New York, New York è sconclusionato, nostalgico, il saggio appassionato di un uomo che intendeva onorare i suoi idoli e il cinema classico, lo splendore di un genere ormai passato e impossibile da replicare.
Potrebbe essere paragonato a All That Jazz di Bob Fosse o Un sogno lungo un giorno di Francis Ford Coppola, film che abbracciano una linea narrativa formale e rigorosa a suo modo come quella di un sonetto, con splendide canzoni che raccontano i suoi protagonisti e allo stesso tempo ne certificano la natura ormai obsolescente.
Lo stile visivo è deliberatamente artefatto e teatrale, come se gli interni volessero rievocare i vecchi set mentre gli sfondi sembrano dipinti, una consapevole meditazione personale di Scorsese su gli artifici dello spazio cinematografico, un tuffo nel passato in quel cinema musicale che ci riporta subito alla mente Scarpette rosse e Un americano a Parigi. L’amorevole ricostruzione del V-J Day, l’orchestra di Tommy Dorsey che suona gli irripetibili successi del tempo sono splendidi se non fosse che in New York, New York non accade niente che non possa essere riportato alla realtà e definito realistico.
Qui nasce il problema, l’inghippo, quando il film con le sue atmosfere fosche e soffocanti ha più cose in comune con Mean Streets che con qualsiasi musical con grandi budget e aspirazioni liriche. Jimmy Doyle, interpretato da Robert De Niro, è un talentuoso musicista jazz, introverso, scontroso, egocentrico e sconsiderato, tende sempre a esagerare, trasformando ogni suo eccesso in una scena memorabile perché la sua maschera clownesca salta pochi istanti dopo, nella commovente accettazione di sé.

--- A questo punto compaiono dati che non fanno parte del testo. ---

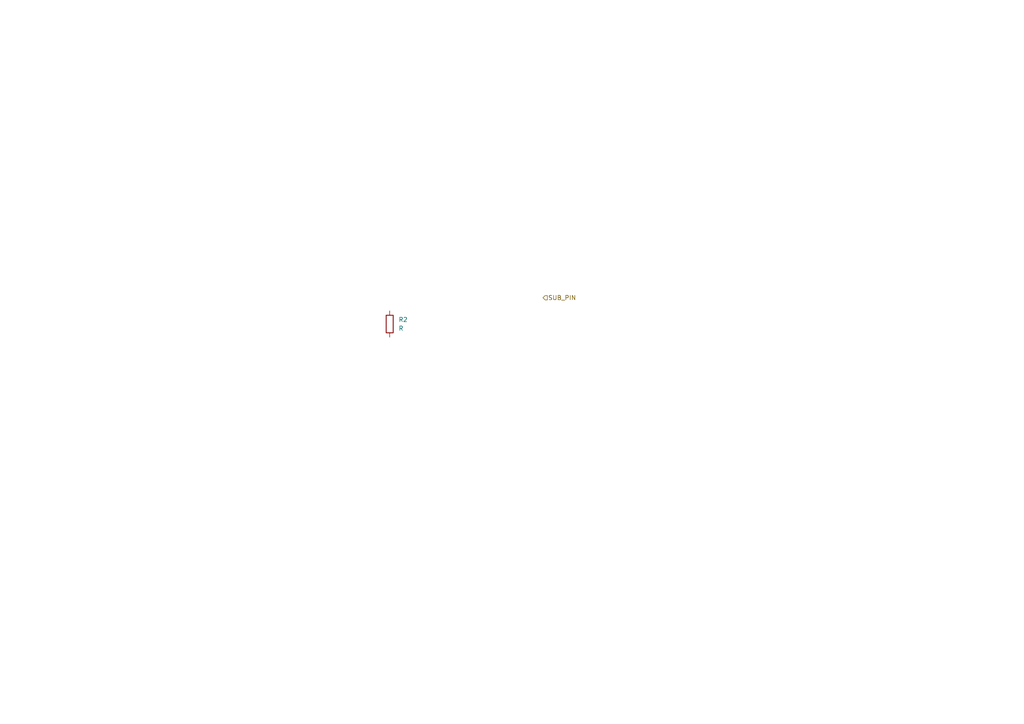
<source format=kicad_sch>
(kicad_sch (version 20211123) (generator eeschema)

  (uuid ffc55a7f-ce3c-469a-a291-59ed07aea6d1)

  (paper "A4")

  


  (hierarchical_label "SUB_PIN" (shape input) (at 157.48 86.36 0)
    (effects (font (size 1.27 1.27)) (justify left))
    (uuid 2a5ff2e9-d133-4c95-94b6-b4c276d45a24)
  )

  (symbol (lib_id "Device:R") (at 113.03 93.98 0) (unit 1)
    (in_bom yes) (on_board yes) (fields_autoplaced)
    (uuid 1bb1f3ad-9357-4fe5-b75c-87cad02ac9e3)
    (property "Reference" "R2" (id 0) (at 115.57 92.7099 0)
      (effects (font (size 1.27 1.27)) (justify left))
    )
    (property "Value" "R" (id 1) (at 115.57 95.2499 0)
      (effects (font (size 1.27 1.27)) (justify left))
    )
    (property "Footprint" "" (id 2) (at 111.252 93.98 90)
      (effects (font (size 1.27 1.27)) hide)
    )
    (property "Datasheet" "~" (id 3) (at 113.03 93.98 0)
      (effects (font (size 1.27 1.27)) hide)
    )
    (pin "1" (uuid be3d5e00-b53b-49df-ae09-a51748a4ed88))
    (pin "2" (uuid 99bf1d69-74a8-448a-a4d8-28c8c6ee080a))
  )
)

</source>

Francine Evans, interpretata da Liza Minnelli, è così eroicamente paziente che è impossibile non amarla, dolce, arguta, priva di quelle esplosioni nevrotiche che invece caratterizzano l’uomo che l’ha sedotta e che ora ama.
La sensibilità, l’empatia e la positività di Francine la rendono un’ideale eroina da musical, mentre Jimmy è l’antieroe, un idiota emotivamente compromesso che può farcela solo attraversando le fiamme del suo stesso inferno, con il suo ego fragile e il suo disperato bisogno di essere amato.
Due caratteri inconciliabili, due visioni, due stili, due città proprio come sottolinea il titolo, due New York, una dolce e pop come Francine e l’altra estrema, priva di compromessi come Jimmy.
E siccome l’happy ending appartiene solo alla fantasia della fiction, nella realtà le cose vanno diversamente, Francine diventa una grande star, Jimmy un acclamato musicista ma il loro amore si spezza prima in una stanza dell’ospedale poi di fronte all’uscita d’emergenza di un teatro, quando le porte restano chiuse. Jimmy si allontana e la cinepresa inquadra l’angolo di strada vuoto. Un finale sconcertante ma non per Scorsese che ha saputo orchestrare contemporaneamente la fuga musicale che desiderava mantenendo i piedi ben saldi nella nostra realtà sempre deludente.
Dopo quarantadue anni la versione restaurata alla 76ª Mostra internazionale d’arte cinematografica di Venezia.